5 Lessons learned about a bad pre-race food choice.
Updated: Oct 25, 2019
In 2003, I was 16 years old. A friend invited me to go for a bike ride on old converted railroad bed, and I was hooked! My first real bike was a GT Avalanche 3.0. I rode it so much, that it was soon replaced with my first road bike, a Trek 1200. An aluminum frame with beautifully welded joints and Shimano 105 components. It was my stallion and I rode it all the time. I was playing soccer, basketball and baseball in high school and I used riding my bike in the summer as an excuse to get in shape for soccer.

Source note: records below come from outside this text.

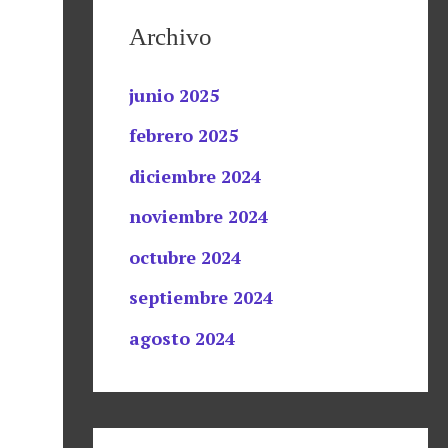
Archivo
junio 2025
febrero 2025
diciembre 2024
noviembre 2024
octubre 2024
septiembre 2024
agosto 2024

There was a local race called the Tour de Loop in Oswego, NY. It was not a USA Cycling sanctioned race so there were no categories; just a 30 mile loop and a 50 mile loop. My parents came out to the race to cheer me on. I brought along my stationary trainer to warm up, like I had read in Bicycling Magazine. I wore a Polar heart rate monitor, also like I had read. I was young, impressionable and passionate and didn’t have an older cycling mentor or someone who had experience; conditions ripe for making mistakes. Like most athletes who enter races, I wanted to be a better cyclist and I absorbed information like a sponge.
I was young, impressionable and passionate and didn’t have an older cycling mentor or someone who had experience; conditions ripe for making mistakes.
This was also the time that I got into nutrition. Reading Bicycling Magazine cover to cover introduced me to a world where you could eat something and it could negatively or positively affect your athletic performance! I had never heard of such a thing! This was encouraging and exciting. One of the nutrition tips I read was that if you were to eat something before a race, it had to be around 30 minutes before the start to allow for it to empty your stomach. And I also knew I wanted to eat something because the race was longer than an hour, something else I read. So picture me, warming up on a stationary trainer 30 minutes before a 30 mile road race, eating a Power Bar.
I was nauseous the whole race.
Constant, stomach-in-knots, food-in-your-throat belly ache after the first 5 minutes. And of course, thanks to my inexperience, I was adding a sugary sports drink to satan’s cauldron that was my stomach. To add insult to the power bar and gatorade, when the gun went off, I blasted off the line and was in the red from a heart rate and aerobic perspective the whole race. In retrospect, I may have had a more enjoyable race if I had stuck my finger down my throat, intentionally spewed my cookies and carried on.
In the end, I coasted across the finish. Since then, I’ve entered dozens of other road races and triathlons and I’ve enjoyed myself, even if I didn’t win. But this race wasn’t enjoyable. I’m sure I would have done just fine if I hadn’t eaten anything. Don’t get me wrong, this wasn’t the national championships and I’m not angry at myself. I look back and laugh at my inexperience and can say I’ve learned a lot since then.
Don’t try a new food the day of an event, EVER!
If you feel the need to eat, choose something that’s easy to digest and relatively unrefined. A Power bar was a bad choice. Highly refined and hard to digest.
Eating 30 minutes before race time was too close. If you’re going to eat something solid, shoot for at least an hour before the start. If you feel the need to consume calories within that 1-hour window, stick to liquids. The goal is to keep glucose in your blood stream, not add glycogen to your liver or muscle stores.
Mistakes happen, don’t dwell on them. Think ahead, think critically and try to cover all of your bases before a race starts. And if something goes wrong, solve that problem for the next race and continue to improve.
Find a mentor or trusted resource. Find someone who has made the mistakes and who can point you in the right direction. This would have saved me.
Nutrition: Get it right, and you’ll have fresh legs at the finish line. Get it wrong, you might not see the finish line or you may see what you just ate all over your top tube.
Continue to eat more plants, remain responsible ambassadors for this movement, train hard and stay healthy!